Perhaps. But then I don't really believe that the play is merely an exercise in style and formalism. If it were, Baker wouldn't bother to let us in on so much of the characters' emotional lives. I don't think the events of the play point with great directness and clarity to its ending, however strange and moving it might be. Okay, maybe they do a little, but if so, there's no great revelatory catharsis to the moment. Then that's something I don't think Baker's interested in giving to the audience either. What she does give is a visceral allusion to what might be the most popular "experimental" play in American Theater, Our Town. That seems appropriate on a couple of levels.

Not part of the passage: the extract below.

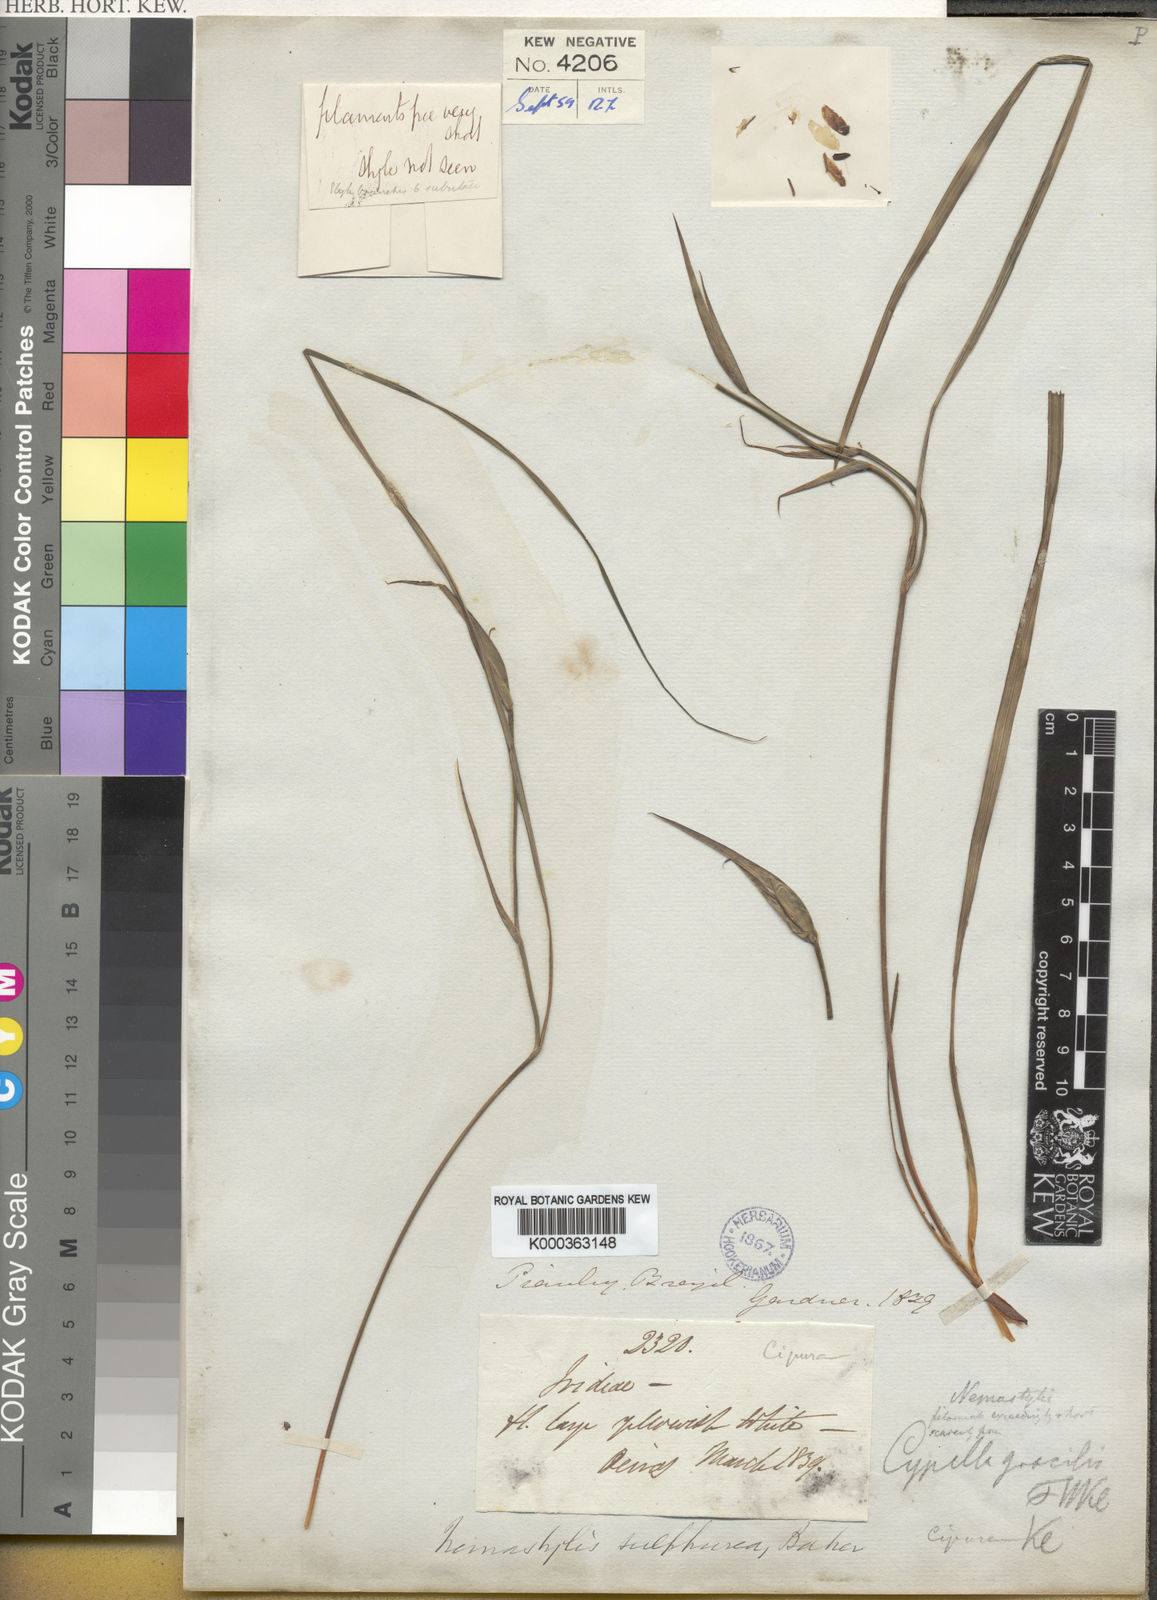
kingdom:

I think I've figured out why I didn't want to write about it after I saw it. It seems a puzzle to me, and one that I'm not sure wants to be finished.

2 comments:

Mike Mariano said...

Sorry for a super-late comment, but I think you're giving too much credit to Baker for character development.

When watching the Playwrights Horizons production of the play in 2009, I tried in vain to find anything about the characters that was more than just a direct response to one of the play's painful situations. Baker created her wounds and betrayals first and her characters second, and I found that extremely upsetting.

As for an ending? It ended simply because summer classes were over. The play itself (at least as staged by Sam Gold) used short scenes punctuated by complete blackouts. I wasn't sure that scenes were happening on the same day or in chronological order until the second week. The play became an endless series of small crimes that made me feel suffocated.

I really think Circle Mirror Transformation is an actively abhorrent, evil play. It wants us to laugh at its characters as they shake beehives and cry with them as they get stung, no matter how empty or implausible the setup. I can't respect a play that asks so much of its actors and its audience and gives so little in return.

Kyle said...

Thanks for the comment, Mike. I stand by my writing on the play, adding only that, whatever the show's weaknesses might be, I don't have much use for the word "evil," and even less in bold font.